Comme Chénier ou Jean-Baptiste Rousseau jadis, dans le ciel d’un siècle déserté par la poésie brille une étoile d’autant plus vive qu’elle est presque seule. Marie Noël serait sans doute la première surprise de ces comparaisons, elle qui était si humble et pour ainsi dire invisible. Et pourtant ! De son temps déjà Anna de Noailles reconnaissait sa supériorité. Quant à Montherlant, il dit à son sujet qu’elle était le plus grand poète vivant. Sa vie n’eut aucun intérêt : née Marie Rouget en 1883 à Auxerre pour n’en point sortir, elle s’éteignit vieille fille en 1967. Sa famille, peu portée à la religion mais cultivée, lui donna le goût des lettres, et ce fut son parrain qui l’encouragea à écrire. Dès 1910, la Revue des Deux Mondes lui fait l’honneur de publier quelques poèmes, suivis quelques années plus tard par Les Chansons et les Heures. Elle égrainera encore d’autres œuvres, en vers comme en prose, dont les Notes intimes en 1959. Précisons aussi qu’elle reçut en 1962 le Grand Prix de poésie de l’Académie française. Extérieurement, elle passa une existence aussi banale que possible d’habitante d’une ville de province, entièrement dévouée à sa paroisse, à ses amis, à sa famille…

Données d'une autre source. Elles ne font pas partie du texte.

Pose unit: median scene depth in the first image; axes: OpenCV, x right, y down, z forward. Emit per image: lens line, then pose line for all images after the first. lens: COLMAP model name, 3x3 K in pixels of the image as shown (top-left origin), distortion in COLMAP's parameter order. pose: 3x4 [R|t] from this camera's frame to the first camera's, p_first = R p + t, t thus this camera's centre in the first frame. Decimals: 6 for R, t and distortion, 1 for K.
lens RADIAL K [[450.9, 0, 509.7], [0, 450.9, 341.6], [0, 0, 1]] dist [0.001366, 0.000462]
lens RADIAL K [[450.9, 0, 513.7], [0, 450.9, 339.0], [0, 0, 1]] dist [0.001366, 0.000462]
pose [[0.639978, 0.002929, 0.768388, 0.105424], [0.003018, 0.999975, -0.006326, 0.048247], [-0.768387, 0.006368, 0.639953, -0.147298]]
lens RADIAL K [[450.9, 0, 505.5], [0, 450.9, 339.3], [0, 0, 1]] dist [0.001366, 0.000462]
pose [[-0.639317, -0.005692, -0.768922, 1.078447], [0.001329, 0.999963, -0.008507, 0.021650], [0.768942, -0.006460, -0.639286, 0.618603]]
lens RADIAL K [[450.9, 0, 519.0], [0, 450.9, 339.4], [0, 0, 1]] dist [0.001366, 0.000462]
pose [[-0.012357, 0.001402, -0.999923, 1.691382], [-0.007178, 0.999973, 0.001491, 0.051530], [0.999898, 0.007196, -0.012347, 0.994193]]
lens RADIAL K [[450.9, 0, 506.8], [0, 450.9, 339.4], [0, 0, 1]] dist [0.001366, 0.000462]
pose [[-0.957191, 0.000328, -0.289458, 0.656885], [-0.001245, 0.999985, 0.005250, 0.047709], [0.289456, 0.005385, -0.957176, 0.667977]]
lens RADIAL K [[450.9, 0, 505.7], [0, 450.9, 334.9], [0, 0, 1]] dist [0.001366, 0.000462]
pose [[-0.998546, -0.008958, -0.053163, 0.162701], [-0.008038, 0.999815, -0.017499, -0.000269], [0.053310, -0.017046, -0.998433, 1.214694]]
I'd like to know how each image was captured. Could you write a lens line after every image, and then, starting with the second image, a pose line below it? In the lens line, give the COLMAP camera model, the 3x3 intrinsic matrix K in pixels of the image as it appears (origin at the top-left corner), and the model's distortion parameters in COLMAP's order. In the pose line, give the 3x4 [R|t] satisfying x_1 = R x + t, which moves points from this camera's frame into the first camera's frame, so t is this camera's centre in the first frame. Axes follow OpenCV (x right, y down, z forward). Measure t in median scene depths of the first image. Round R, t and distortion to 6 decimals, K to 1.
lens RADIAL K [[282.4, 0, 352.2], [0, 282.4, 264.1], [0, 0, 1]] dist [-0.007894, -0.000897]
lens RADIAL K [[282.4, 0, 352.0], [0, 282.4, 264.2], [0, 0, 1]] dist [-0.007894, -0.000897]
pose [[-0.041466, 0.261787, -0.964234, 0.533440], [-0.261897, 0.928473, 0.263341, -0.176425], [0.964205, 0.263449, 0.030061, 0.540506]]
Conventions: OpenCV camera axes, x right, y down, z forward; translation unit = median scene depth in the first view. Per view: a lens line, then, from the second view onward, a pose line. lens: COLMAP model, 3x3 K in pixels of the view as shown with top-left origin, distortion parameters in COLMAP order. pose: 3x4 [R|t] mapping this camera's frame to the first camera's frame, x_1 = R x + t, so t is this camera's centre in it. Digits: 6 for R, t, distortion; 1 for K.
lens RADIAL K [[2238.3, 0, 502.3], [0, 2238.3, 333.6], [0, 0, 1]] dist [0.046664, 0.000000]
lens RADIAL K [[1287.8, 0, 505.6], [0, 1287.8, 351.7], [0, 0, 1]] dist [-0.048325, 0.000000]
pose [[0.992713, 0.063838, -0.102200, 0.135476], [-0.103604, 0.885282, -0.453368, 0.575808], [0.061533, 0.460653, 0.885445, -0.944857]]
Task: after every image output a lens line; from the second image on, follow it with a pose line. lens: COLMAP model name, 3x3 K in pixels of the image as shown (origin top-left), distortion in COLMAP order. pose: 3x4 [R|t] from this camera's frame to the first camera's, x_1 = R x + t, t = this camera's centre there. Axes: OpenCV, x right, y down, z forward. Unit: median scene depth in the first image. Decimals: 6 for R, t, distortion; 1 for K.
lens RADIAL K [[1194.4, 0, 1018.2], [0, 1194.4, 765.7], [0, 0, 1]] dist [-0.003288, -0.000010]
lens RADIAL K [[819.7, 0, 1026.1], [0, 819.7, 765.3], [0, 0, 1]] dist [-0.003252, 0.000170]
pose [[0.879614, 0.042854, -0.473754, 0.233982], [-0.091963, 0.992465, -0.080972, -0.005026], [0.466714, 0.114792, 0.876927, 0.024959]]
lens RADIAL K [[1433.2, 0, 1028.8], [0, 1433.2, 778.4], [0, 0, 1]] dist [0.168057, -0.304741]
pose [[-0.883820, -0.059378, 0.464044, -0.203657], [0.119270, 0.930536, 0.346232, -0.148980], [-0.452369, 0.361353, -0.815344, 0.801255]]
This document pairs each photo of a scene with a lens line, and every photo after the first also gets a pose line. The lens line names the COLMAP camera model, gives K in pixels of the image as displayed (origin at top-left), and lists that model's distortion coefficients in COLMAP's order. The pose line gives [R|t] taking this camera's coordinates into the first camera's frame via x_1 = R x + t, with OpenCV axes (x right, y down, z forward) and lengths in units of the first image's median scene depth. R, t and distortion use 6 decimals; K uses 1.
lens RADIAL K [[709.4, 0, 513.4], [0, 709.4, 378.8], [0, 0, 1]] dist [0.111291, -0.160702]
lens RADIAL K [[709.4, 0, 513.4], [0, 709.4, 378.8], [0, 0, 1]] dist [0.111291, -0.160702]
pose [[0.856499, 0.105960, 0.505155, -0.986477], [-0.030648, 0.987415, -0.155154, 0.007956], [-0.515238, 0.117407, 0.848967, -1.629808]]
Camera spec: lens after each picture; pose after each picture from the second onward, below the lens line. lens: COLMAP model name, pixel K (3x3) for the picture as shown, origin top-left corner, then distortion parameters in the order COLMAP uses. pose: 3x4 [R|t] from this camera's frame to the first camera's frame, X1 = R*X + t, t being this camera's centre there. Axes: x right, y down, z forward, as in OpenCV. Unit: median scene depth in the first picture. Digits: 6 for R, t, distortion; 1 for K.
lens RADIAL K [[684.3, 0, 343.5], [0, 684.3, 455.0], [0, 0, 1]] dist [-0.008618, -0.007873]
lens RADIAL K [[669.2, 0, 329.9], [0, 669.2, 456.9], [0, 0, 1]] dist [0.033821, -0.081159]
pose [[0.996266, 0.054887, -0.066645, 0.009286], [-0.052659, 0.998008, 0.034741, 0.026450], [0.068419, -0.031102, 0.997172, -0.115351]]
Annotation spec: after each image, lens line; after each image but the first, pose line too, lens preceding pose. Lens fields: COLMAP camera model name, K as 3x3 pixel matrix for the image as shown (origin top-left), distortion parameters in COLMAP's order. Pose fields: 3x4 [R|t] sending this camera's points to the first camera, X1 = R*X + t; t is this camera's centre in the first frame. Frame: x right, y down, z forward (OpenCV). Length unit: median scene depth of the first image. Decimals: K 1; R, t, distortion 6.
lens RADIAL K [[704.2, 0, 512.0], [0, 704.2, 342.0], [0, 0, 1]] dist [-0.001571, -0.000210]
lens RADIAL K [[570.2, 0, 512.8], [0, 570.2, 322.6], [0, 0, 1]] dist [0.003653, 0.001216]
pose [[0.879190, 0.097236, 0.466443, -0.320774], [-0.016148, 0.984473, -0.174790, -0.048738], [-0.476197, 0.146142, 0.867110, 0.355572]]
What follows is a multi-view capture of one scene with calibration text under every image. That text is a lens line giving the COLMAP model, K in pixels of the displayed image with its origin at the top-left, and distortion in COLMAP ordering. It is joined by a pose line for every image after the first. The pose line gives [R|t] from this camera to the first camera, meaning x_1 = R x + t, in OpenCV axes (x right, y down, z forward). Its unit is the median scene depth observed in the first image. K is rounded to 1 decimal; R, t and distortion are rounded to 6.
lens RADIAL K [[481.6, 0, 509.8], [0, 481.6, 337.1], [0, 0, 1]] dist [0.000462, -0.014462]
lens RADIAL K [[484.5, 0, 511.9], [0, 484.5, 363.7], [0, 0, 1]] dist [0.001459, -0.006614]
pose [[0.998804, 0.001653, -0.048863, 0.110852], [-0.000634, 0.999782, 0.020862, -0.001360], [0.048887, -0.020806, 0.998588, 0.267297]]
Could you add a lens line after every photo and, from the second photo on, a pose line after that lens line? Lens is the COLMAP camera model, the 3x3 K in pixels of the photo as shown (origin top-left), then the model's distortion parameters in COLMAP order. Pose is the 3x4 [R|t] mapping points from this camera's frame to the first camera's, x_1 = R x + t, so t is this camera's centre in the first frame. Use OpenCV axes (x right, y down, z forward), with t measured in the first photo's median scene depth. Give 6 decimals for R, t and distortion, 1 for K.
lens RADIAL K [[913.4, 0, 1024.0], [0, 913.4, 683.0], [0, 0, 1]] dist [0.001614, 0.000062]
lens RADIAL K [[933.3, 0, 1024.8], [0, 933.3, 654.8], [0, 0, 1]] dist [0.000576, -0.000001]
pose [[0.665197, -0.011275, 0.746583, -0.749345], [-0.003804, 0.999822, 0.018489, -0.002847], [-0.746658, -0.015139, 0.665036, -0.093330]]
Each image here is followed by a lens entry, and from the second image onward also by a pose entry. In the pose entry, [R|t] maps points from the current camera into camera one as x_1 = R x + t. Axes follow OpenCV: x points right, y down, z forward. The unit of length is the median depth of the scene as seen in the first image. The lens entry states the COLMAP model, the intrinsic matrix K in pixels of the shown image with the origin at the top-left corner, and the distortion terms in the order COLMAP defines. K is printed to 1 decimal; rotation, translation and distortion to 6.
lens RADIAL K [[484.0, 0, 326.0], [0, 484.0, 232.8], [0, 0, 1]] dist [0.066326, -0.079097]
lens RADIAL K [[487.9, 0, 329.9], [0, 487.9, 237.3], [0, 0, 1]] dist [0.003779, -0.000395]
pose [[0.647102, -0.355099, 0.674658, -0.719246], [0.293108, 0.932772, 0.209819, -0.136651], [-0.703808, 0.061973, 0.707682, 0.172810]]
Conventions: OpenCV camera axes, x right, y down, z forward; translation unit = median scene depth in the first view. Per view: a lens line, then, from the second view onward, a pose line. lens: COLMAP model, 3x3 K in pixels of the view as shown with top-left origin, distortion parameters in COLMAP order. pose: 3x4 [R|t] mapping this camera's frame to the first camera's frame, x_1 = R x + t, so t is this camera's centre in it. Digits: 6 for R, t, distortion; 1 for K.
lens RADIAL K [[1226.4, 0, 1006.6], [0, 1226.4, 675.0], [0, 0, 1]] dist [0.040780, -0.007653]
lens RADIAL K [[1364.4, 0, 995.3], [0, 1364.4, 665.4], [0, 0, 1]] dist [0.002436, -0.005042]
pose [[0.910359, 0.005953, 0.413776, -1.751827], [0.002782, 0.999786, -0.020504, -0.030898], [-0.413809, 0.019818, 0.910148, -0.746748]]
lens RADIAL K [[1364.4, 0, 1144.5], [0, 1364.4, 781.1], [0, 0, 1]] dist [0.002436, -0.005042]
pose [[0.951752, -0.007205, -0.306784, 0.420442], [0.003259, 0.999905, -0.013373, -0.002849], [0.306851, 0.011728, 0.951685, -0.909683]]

C’est au cours d’une maladie qu’elle écrivit le curieux ouvrage qu’est l’Almanach d’une jeune fille triste
. Destiné à redonner la joie à une jeune fille dont on comprend rapidement qu’elle se confond avec l’auteur, cet almanach de l’année 1922 forme un ensemble assez hétéroclite de textes de multiples provenances. La Bible y côtoie Maeterlinck, Marc-Aurèle et Pythagore, Péguy fraye avec Wagner, Bossuet avec Fénelon et Schopenhauer. On y trouve encore Chateaubriand, Lamartine, Ruskin, Goethe, Nietszche, Jammes et même Lang-Tseu. Quelques saints et des dictons populaires y figurent également. Ses propres textes ne manquent pas non plus, notamment des extraits de son recueil paru peu avant. Le tout est organisé selon une méditation progressive : à chaque mois correspond une vertu qui s’accorde le plus souvent au temps liturgique. Que le lecteur décide de suivre le rythme que ce livre suggère, ou qu’il préfère l’avaler d’une traite, il y trouvera matière à amusement et réflexion. D’autre part, ce livre fonctionnant comme une anthologie, on pourra trouver intéressant de rechercher l’œuvre de laquelle tel passage est tiré. À cet usage, l’éditeur a prévu de faire paraître une édition scientifique qui donnerait toutes les références. Après tout, en ces temps de morosité, ce livre, original par sa forme, ne l’est pas moins par son contenu.